TO DO: What lines of the data below hold "dari"? Show them.

--- START ---

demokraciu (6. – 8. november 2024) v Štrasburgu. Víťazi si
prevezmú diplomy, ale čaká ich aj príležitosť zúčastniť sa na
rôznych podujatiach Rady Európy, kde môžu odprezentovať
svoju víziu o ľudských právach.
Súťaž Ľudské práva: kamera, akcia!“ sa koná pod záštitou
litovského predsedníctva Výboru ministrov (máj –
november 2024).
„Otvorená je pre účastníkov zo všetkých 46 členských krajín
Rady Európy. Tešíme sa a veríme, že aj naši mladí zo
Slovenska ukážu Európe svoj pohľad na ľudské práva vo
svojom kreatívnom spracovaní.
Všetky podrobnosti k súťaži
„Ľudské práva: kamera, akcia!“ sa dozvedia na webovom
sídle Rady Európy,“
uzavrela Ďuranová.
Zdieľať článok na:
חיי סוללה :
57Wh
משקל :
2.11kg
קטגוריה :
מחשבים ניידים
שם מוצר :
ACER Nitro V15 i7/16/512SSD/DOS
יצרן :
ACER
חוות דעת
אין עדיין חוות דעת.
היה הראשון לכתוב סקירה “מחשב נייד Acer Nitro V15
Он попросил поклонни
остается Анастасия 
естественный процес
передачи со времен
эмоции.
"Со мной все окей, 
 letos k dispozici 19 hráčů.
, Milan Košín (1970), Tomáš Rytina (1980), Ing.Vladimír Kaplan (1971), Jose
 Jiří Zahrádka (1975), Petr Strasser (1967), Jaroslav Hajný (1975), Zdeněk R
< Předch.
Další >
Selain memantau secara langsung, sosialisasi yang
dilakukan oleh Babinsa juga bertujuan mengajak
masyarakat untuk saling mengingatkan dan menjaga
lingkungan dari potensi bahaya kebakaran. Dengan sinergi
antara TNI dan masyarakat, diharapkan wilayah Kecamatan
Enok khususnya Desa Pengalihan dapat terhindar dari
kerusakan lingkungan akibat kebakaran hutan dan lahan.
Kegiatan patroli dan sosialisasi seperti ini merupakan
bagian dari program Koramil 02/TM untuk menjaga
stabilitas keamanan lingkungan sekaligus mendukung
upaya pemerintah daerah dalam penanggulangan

--- END ---

PROBLEM SOLUTION:
lingkungan dari potensi bahaya kebakaran. Dengan sinergi
Enok khususnya Desa Pengalihan dapat terhindar dari
bagian dari program Koramil 02/TM untuk menjaga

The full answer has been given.